____ Supplied information

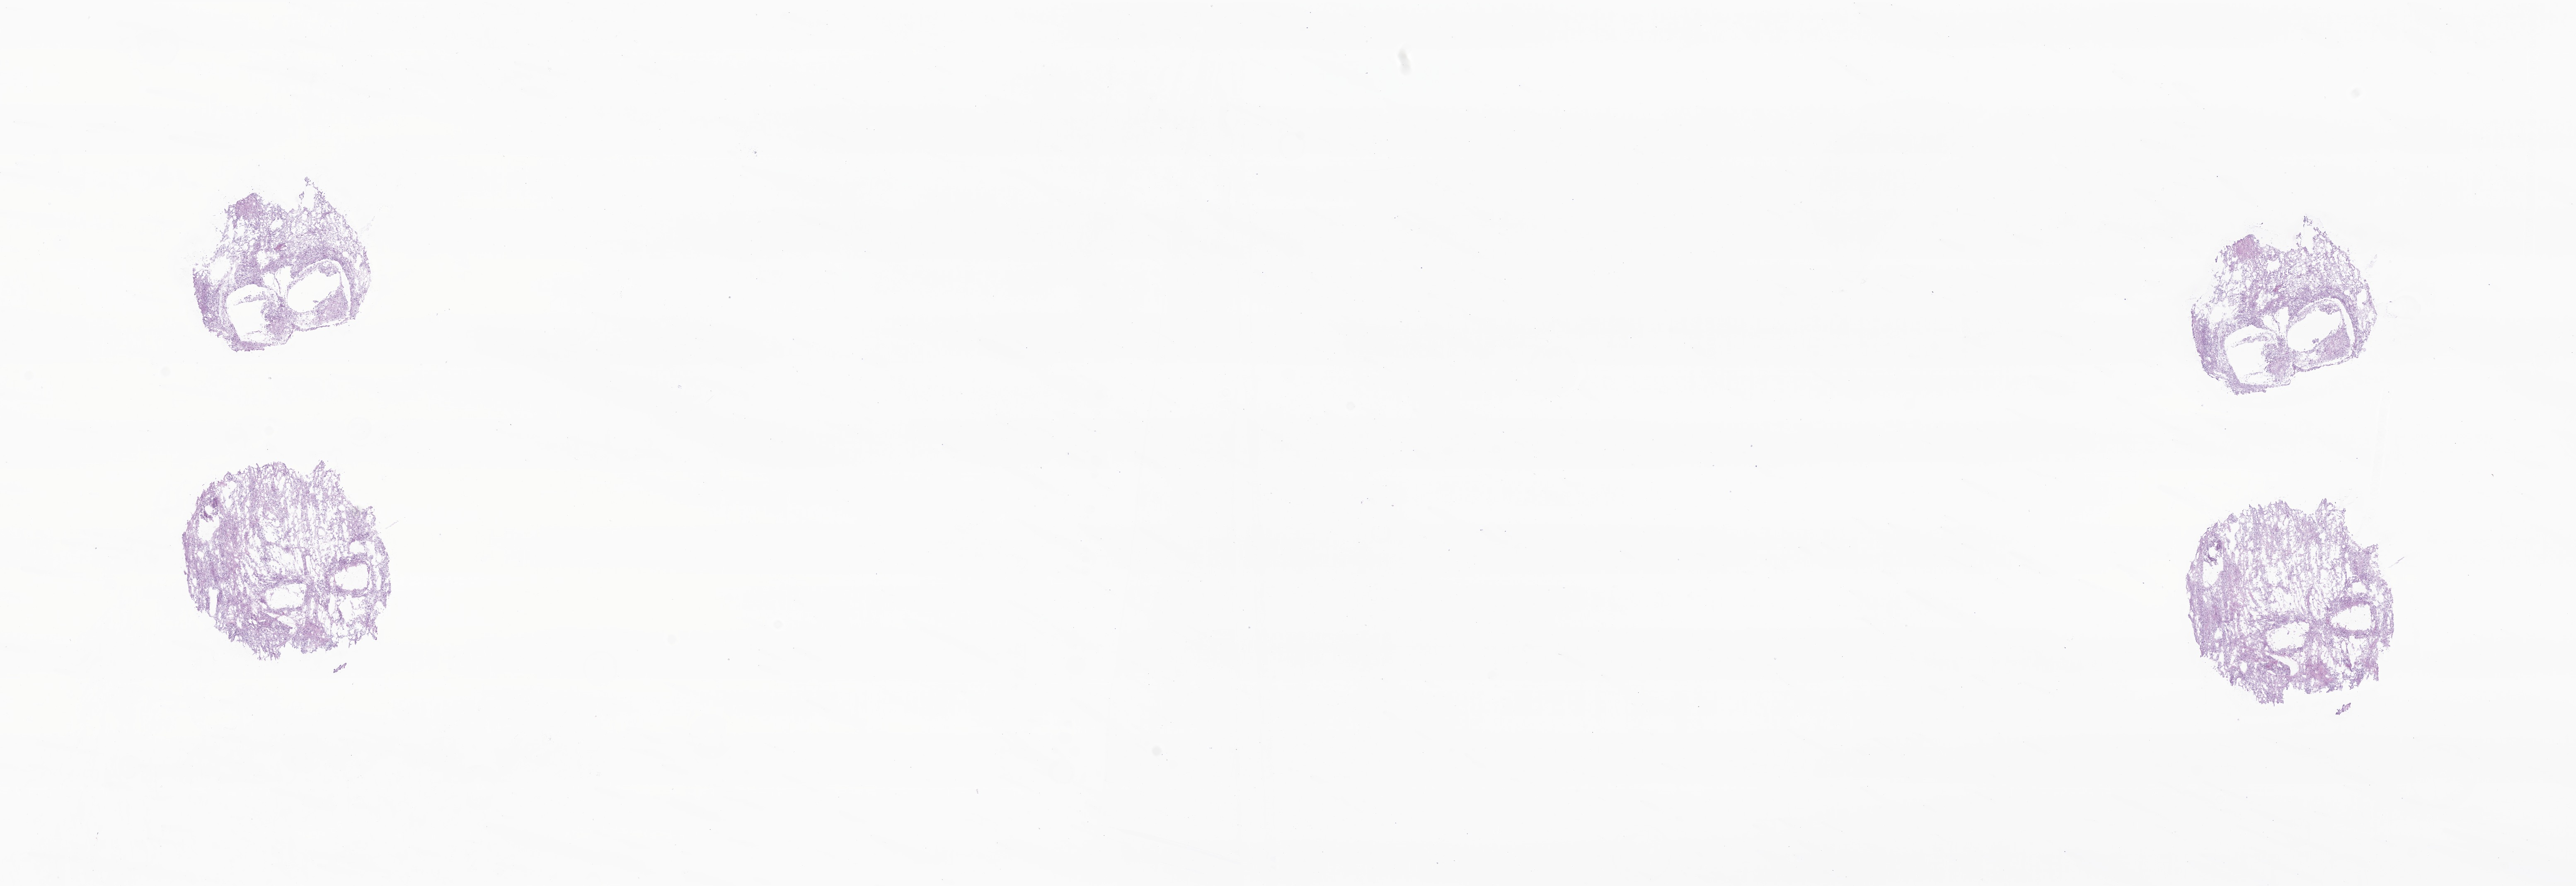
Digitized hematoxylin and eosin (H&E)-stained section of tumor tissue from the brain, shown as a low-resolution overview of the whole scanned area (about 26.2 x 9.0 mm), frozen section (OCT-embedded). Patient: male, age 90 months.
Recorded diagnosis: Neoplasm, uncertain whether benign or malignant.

________
____ Supplied information

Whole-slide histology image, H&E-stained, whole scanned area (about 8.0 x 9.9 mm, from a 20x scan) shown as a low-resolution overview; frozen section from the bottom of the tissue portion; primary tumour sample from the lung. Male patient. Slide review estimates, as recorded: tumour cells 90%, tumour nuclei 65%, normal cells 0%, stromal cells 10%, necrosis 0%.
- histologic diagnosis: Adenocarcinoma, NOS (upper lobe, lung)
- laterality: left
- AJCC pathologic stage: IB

________

Above this task is a listing. Restate, word for word and with nothing added, the lines from the one with "Whole-slide histology image, H&E-stained, whole" through the one with "- AJCC pathologic stage: IB".

• [Task output]
Whole-slide histology image, H&E-stained, whole scanned area (about 8.0 x 9.9 mm, from a 20x scan) shown as a low-resolution overview; frozen section from the bottom of the tissue portion; primary tumour sample from the lung. Male patient. Slide review estimates, as recorded: tumour cells 90%, tumour nuclei 65%, normal cells 0%, stromal cells 10%, necrosis 0%.
- histologic diagnosis: Adenocarcinoma, NOS (upper lobe, lung)
- laterality: left
- AJCC pathologic stage: IB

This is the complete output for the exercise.